Separation and Divorce in Victoria
Learn about Marriage Separation and Divorce and De-facto Separation Laws in Victoria, including Frequently Asked Questions and useful links.
Frequently Asked Questions
To file for a divorce in Victoria you will need to have been separated from your Partner for a minimum of 12 months and one day.
If you have been married for less than 2 years, you will need to prove that you have attempted reconciliation.
You can apply for a divorce jointly with your partner, or individually.
When you file for a divorce, you will also need to consider other issues such as property settlements, agreements relating to your children and any spousal maintenance, which are not automatically dealt with at a divorce hearing. These matters need to be addressed before the divorce or within 12 months of the divorce being finalised.
For more information, you can visit the Family Court of Australia website.
In order to be granted a divorce, a couple needs to provide evidence and satisfy the court that they have been separated for 12 months, and there is no intention of reuniting.
The duration of the divorce process can vary significantly based on how effectively negotiations are managed and outcomes are agreed upon.
Marriage separation is when a couple decide to end a relationship and stop living in a marriage-like relationship – whether it be a joint decision or one partner’s decision.
Both parties do not have to consent to the separation, however both parties must be aware that the relationship is now considered to be over by at least one of the parties.
In order to be granted a divorce, a couple needs to provide evidence and satisfy the court that they have been separated for at least 12 months.
To be separated, a couple does not have to be living in separate residences.
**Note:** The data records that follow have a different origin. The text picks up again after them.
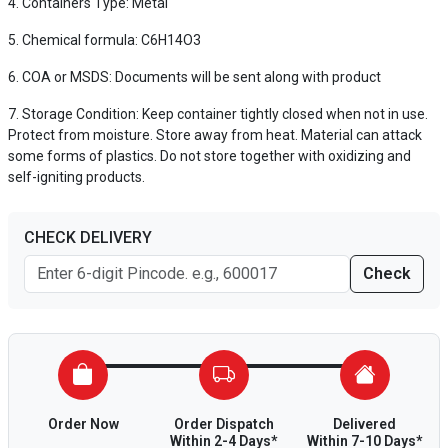
Containers Type: Metal
Chemical formula: C6H14O3
COA or MSDS: Documents will be sent along with product
Storage Condition: Keep container tightly closed when not in use.
Protect from moisture. Store away from heat. Material can attack
some forms of plastics. Do not store together with oxidizing and
self-igniting products.
CHECK DELIVERY
Check
Order Now
Order Dispatch
Delivered
Within 2-4 Days*
Within 7-10 Days*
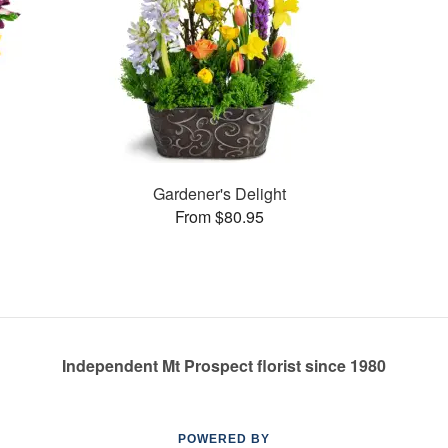
Gardener's Delight
From $80.95
Independent Mt Prospect florist since 1980
POWERED BY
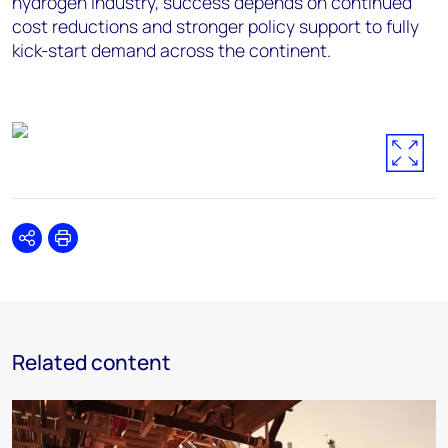
hydrogen industry, success depends on continued
cost reductions and stronger policy support to fully
kick-start demand across the continent.
Share
Print
Related content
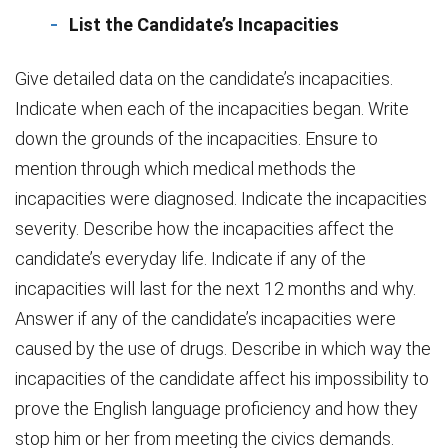
List the Candidate’s Incapacities
Give detailed data on the candidate’s incapacities.
Indicate when each of the incapacities began. Write
down the grounds of the incapacities. Ensure to
mention through which medical methods the
incapacities were diagnosed. Indicate the incapacities
severity. Describe how the incapacities affect the
candidate’s everyday life. Indicate if any of the
incapacities will last for the next 12 months and why.
Answer if any of the candidate’s incapacities were
caused by the use of drugs. Describe in which way the
incapacities of the candidate affect his impossibility to
prove the English language proficiency and how they
stop him or her from meeting the civics demands.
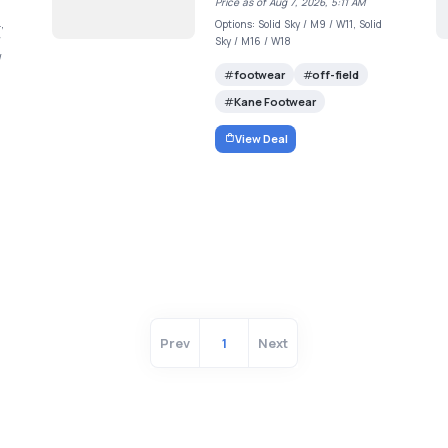
Price as of Aug 7, 2026, 5:11 AM
,
Options: Solid Sky / M9 / W11, Solid
/
Sky / M16 / W18
/
footwear
off-field
Kane Footwear
View Deal
Prev
1
Next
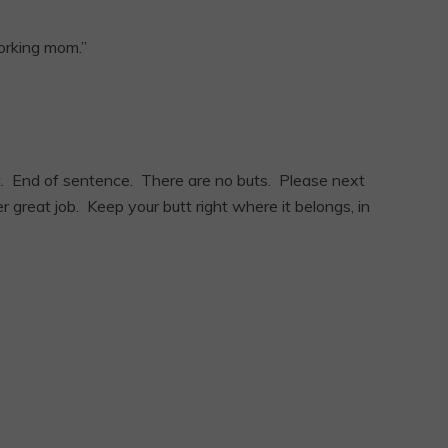
working mom.”
at. End of sentence. There are no buts. Please next
r great job. Keep your butt right where it belongs, in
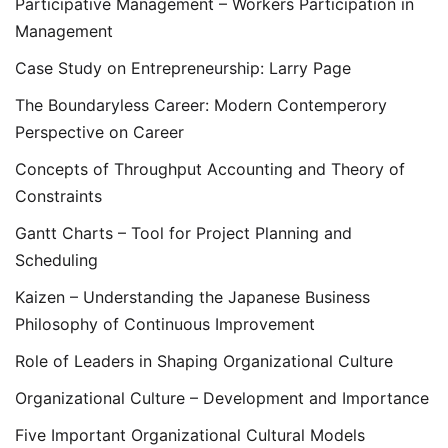
Participative Management – Workers Participation in
Management
Case Study on Entrepreneurship: Larry Page
The Boundaryless Career: Modern Contemperory
Perspective on Career
Concepts of Throughput Accounting and Theory of
Constraints
Gantt Charts – Tool for Project Planning and
Scheduling
Kaizen – Understanding the Japanese Business
Philosophy of Continuous Improvement
Role of Leaders in Shaping Organizational Culture
Organizational Culture – Development and Importance
Five Important Organizational Cultural Models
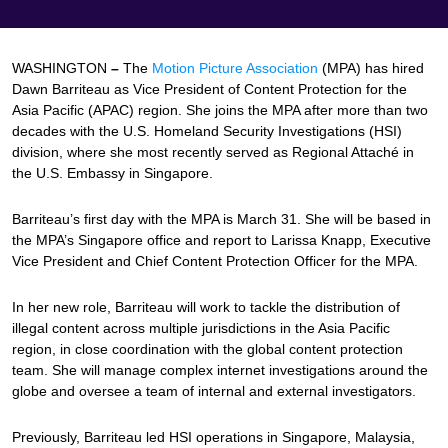
WASHINGTON
–
The
Motion Picture Association
(MPA) has hired
Dawn Barriteau as Vice President of Content Protection for the
Asia Pacific (APAC) region. She joins the MPA after more than two
decades with the U.S. Homeland Security Investigations (HSI)
division, where she most recently served as Regional Attaché in
the U.S. Embassy in Singapore.
Barriteau’s first day with the MPA is March 31. She will be based in
the MPA’s Singapore office and report to Larissa Knapp, Executive
Vice President and Chief Content Protection Officer for the MPA.
In her new role, Barriteau will work to tackle the distribution of
illegal content across multiple jurisdictions in the Asia Pacific
region, in close coordination with the global content protection
team. She will manage complex internet investigations around the
globe and oversee a team of internal and external investigators.
Previously, Barriteau led HSI operations in Singapore, Malaysia,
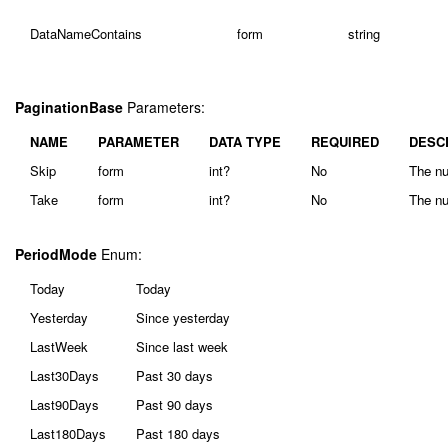
DataNameContains
form
string
PaginationBase
Parameters:
NAME
PARAMETER
DATA TYPE
REQUIRED
DESC
Skip
form
int?
No
The nu
Take
form
int?
No
The nu
PeriodMode
Enum:
Today
Today
Yesterday
Since yesterday
LastWeek
Since last week
Last30Days
Past 30 days
Last90Days
Past 90 days
Last180Days
Past 180 days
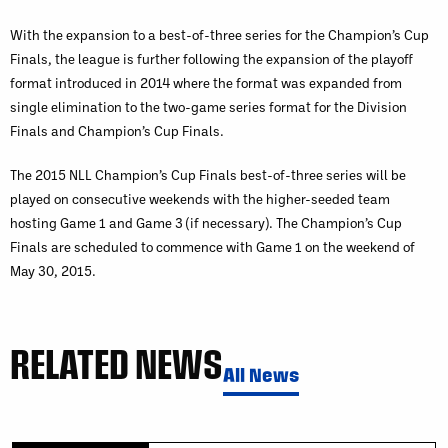
With the expansion to a best-of-three series for the Champion’s Cup
Finals, the league is further following the expansion of the playoff
format introduced in 2014 where the format was expanded from
single elimination to the two-game series format for the Division
Finals and Champion’s Cup Finals.
The 2015 NLL Champion’s Cup Finals best-of-three series will be
played on consecutive weekends with the higher-seeded team
hosting Game 1 and Game 3 (if necessary). The Champion’s Cup
Finals are scheduled to commence with Game 1 on the weekend of
May 30, 2015.
RELATED NEWS
All News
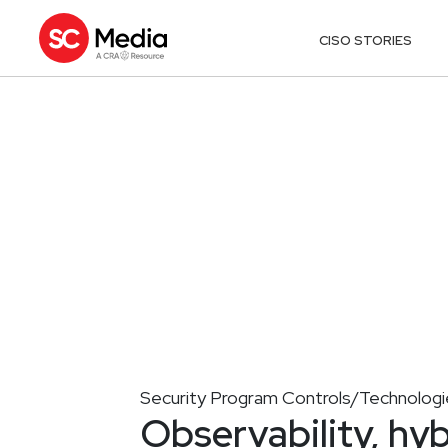
CISO STORIES
Security Program Controls/Technologi
Observability, hyb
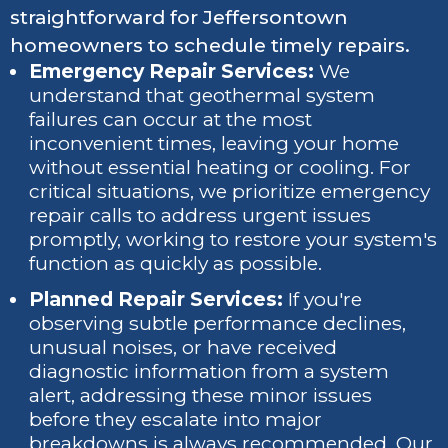
straightforward for Jeffersontown
homeowners to schedule timely repairs.
Emergency Repair Services:
We
understand that geothermal system
failures can occur at the most
inconvenient times, leaving your home
without essential heating or cooling. For
critical situations, we prioritize emergency
repair calls to address urgent issues
promptly, working to restore your system's
function as quickly as possible.
Planned Repair Services:
If you're
observing subtle performance declines,
unusual noises, or have received
diagnostic information from a system
alert, addressing these minor issues
before they escalate into major
breakdowns is always recommended. Our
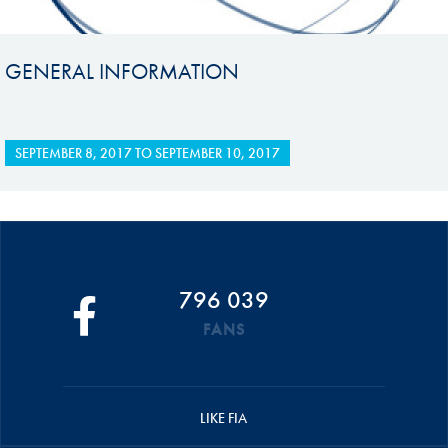
GENERAL INFORMATION
SEPTEMBER 8, 2017
TO
SEPTEMBER 10, 2017
796 039
FANS
LIKE FIA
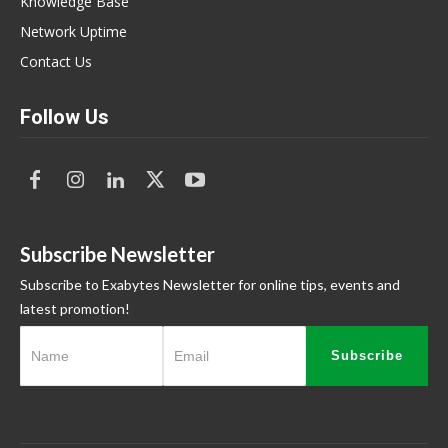
Knowledge Base
Network Uptime
Contact Us
Follow Us
Subscribe Newsletter
Subscribe to Exabytes Newsletter for online tips, events and
latest promotion!
Subscribe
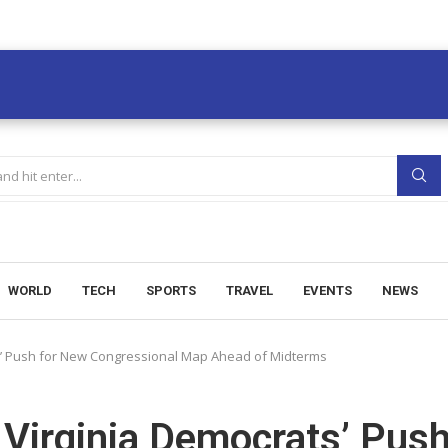
WORLD
TECH
SPORTS
TRAVEL
EVENTS
NEWS
s’ Push for New Congressional Map Ahead of Midterms
Virginia Democrats’ Pus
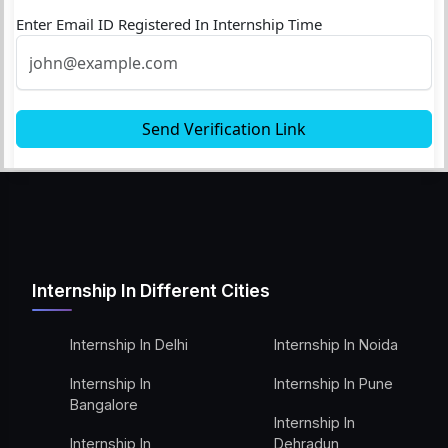
Enter Email ID Registered In Internship Time
Send Verification Link
Internship In Different Cities
Internship In Delhi
Internship In Noida
Internship In
Internship In Pune
Bangalore
Internship In
Internship In
Dehradun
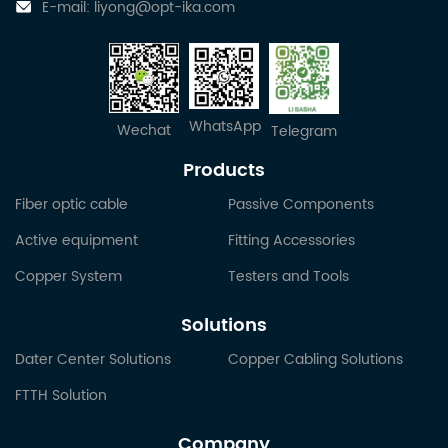
E-mail:
liyong@opt-ika.com
WhatsApp
Wechat
Telegram
Products
Fiber optic cable
Passive Components
Active equipment
Fitting Accessories
Copper System
Testers and Tools
Solutions
Dater Center Solutions
Copper Cabling Solutions
FTTH Solution
Company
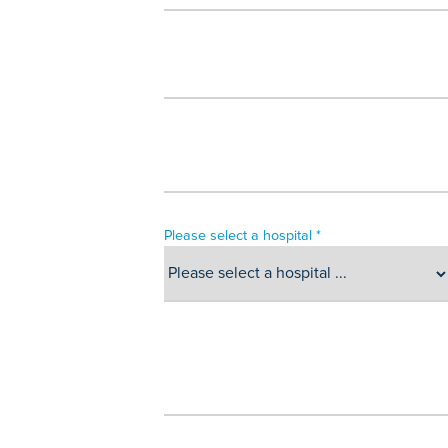
Please select a hospital *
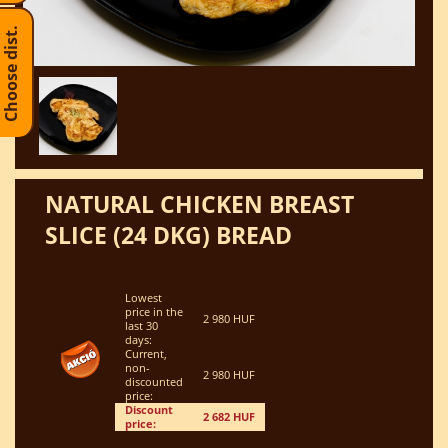
Choose dist.
NATURAL CHICKEN BREAST
SLICE (24 DKG) BREAD
Lowest
price in the
2 980 HUF
last 30
days:
Current,
non-
2 980 HUF
discounted
price:
Discount
2 682 HUF
price:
It is possible to live in the same residence but “live separately under one roof”.
The Family Law Act 1975 was amended on 1 March 2009 to be inclusive of de facto couples. The Act defines a de facto relationship as “a relationship of a couple living together on a genuine domestic basis”.
Generally couples will be classified as de facto if their relationship is greater than two years duration, however the court may also take into account a number of factors including, but not limited to:
- living arrangements
- whether the relationship is sexual
- the degree of financial dependence/interdependence,
- ownership and use of property
- whether the relationship has been registered under State laws
- any care and support of children
There are some circumstances where a relationship may be classified as de facto despite being under two years in duration, particularly if there are children involved.